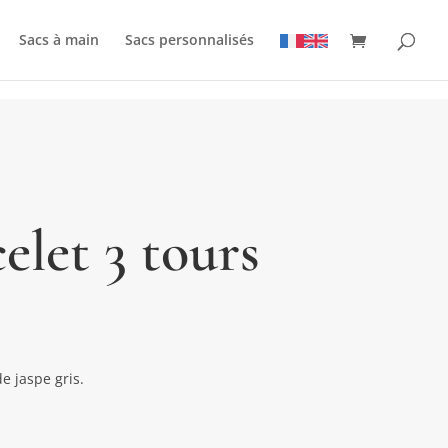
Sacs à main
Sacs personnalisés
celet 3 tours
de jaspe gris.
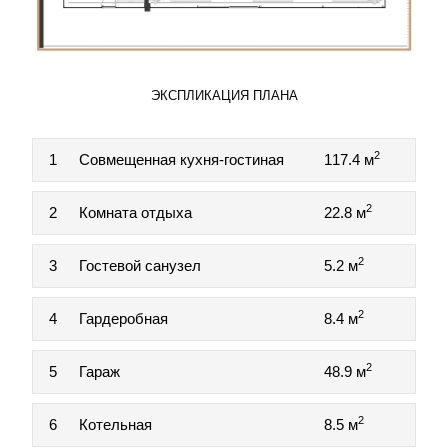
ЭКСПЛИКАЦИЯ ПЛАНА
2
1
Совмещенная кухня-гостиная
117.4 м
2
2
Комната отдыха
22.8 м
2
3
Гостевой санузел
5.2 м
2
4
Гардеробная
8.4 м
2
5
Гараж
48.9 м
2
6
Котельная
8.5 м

——————————

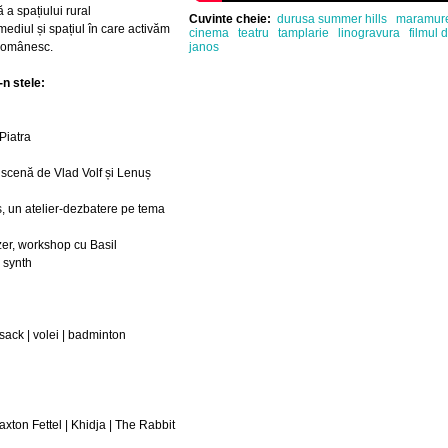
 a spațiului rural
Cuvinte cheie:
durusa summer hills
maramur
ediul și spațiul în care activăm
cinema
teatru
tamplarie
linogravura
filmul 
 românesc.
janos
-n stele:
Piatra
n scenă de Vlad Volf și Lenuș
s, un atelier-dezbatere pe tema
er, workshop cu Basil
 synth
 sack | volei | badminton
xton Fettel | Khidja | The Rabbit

——————————

Exercise details. Go to the line with "sack | volei | badminton" in the entries above and repeat every line from there through the line with "xton Fettel | Khidja | The Rabbit", exactly and with no other text.

Solution to this problem.
 sack | volei | badminton
xton Fettel | Khidja | The Rabbit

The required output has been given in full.